--- EXERCISE INSTRUCTIONS ---
Reproduce the forum thread below on finding a string's length from its third-harmonic displacement, word for word from start to finish.

Start of SOURCE EXTRACT

# Wavelength from amplitude information?

1. Mar 26, 2016

### TheExibo

1. The problem statement, all variables and given/known data

A string vibrates at its third-harmonic frequency. The displacement at a point 59.0cm from one end is the first time the displacement is half the maximum amplitude. How long is the string?

2. Relevant equations

wavelength=(2(rope length))/nodes

y=Asin(kx)

k=2pi/wavelength

3. The attempt at a solution

0.5A=Asin(kx)
kx=30

k(0.59m)=30
k=50.85

50.85=2pi/wavelength
wavelength=0.1236m

0.1236m=(2(rope length))/3
rope length=0.1854m

How is such a small rope length possible if 0.59m is half the distance from the first amplitude? What am I doing wrong?

2. Mar 26, 2016

### Simon Bridge

You have noticed that you have a point on the string that is beyond the length of the string ... this is a contradiction: therefore you did something wrong.
This could be arithmetic, maybe you had the calculator in DEG when it should be in RAD or other way?

End of SOURCE EXTRACT
Start of EXCERPTED RECORDS

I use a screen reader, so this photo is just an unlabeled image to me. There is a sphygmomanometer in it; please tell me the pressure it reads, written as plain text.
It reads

End of EXCERPTED RECORDS
Start of EXCERPTED RECORDS

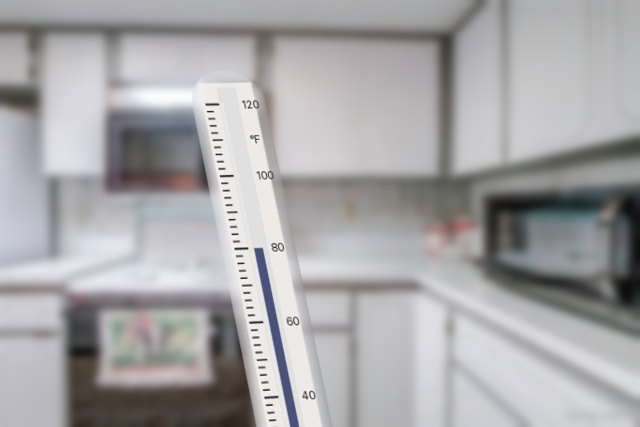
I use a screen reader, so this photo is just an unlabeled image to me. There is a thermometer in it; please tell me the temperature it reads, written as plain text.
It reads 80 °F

End of EXCERPTED RECORDS
Start of EXCERPTED RECORDS

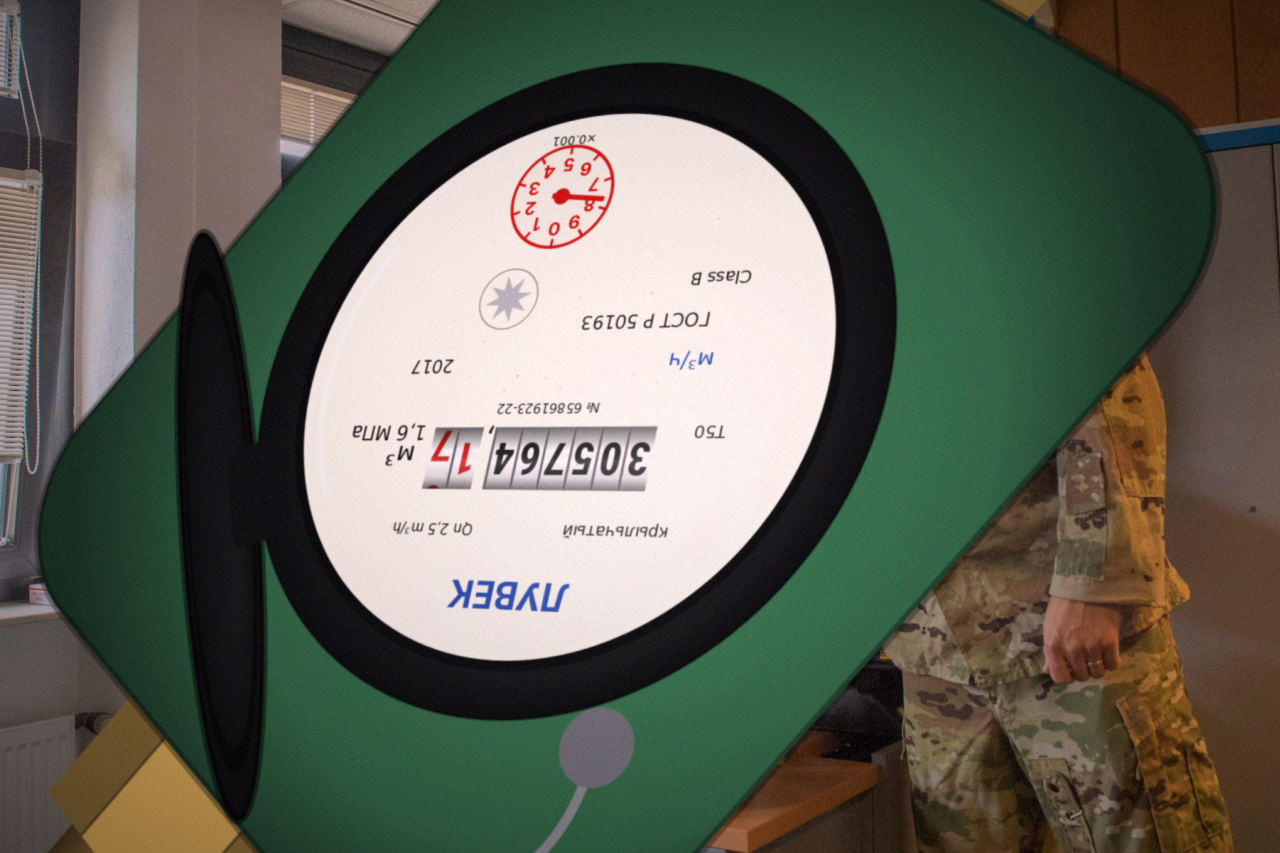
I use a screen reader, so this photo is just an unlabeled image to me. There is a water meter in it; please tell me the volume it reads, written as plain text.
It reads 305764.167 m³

End of EXCERPTED RECORDS

--- SOLUTION BELOW ---
# Wavelength from amplitude information?

1. Mar 26, 2016

### TheExibo

1. The problem statement, all variables and given/known data

A string vibrates at its third-harmonic frequency. The displacement at a point 59.0cm from one end is the first time the displacement is half the maximum amplitude. How long is the string?

2. Relevant equations

wavelength=(2(rope length))/nodes

y=Asin(kx)

k=2pi/wavelength

3. The attempt at a solution

0.5A=Asin(kx)
kx=30

k(0.59m)=30
k=50.85

50.85=2pi/wavelength
wavelength=0.1236m

0.1236m=(2(rope length))/3
rope length=0.1854m

How is such a small rope length possible if 0.59m is half the distance from the first amplitude? What am I doing wrong?

2. Mar 26, 2016

### Simon Bridge

You have noticed that you have a point on the string that is beyond the length of the string ... this is a contradiction: therefore you did something wrong.
This could be arithmetic, maybe you had the calculator in DEG when it should be in RAD or other way?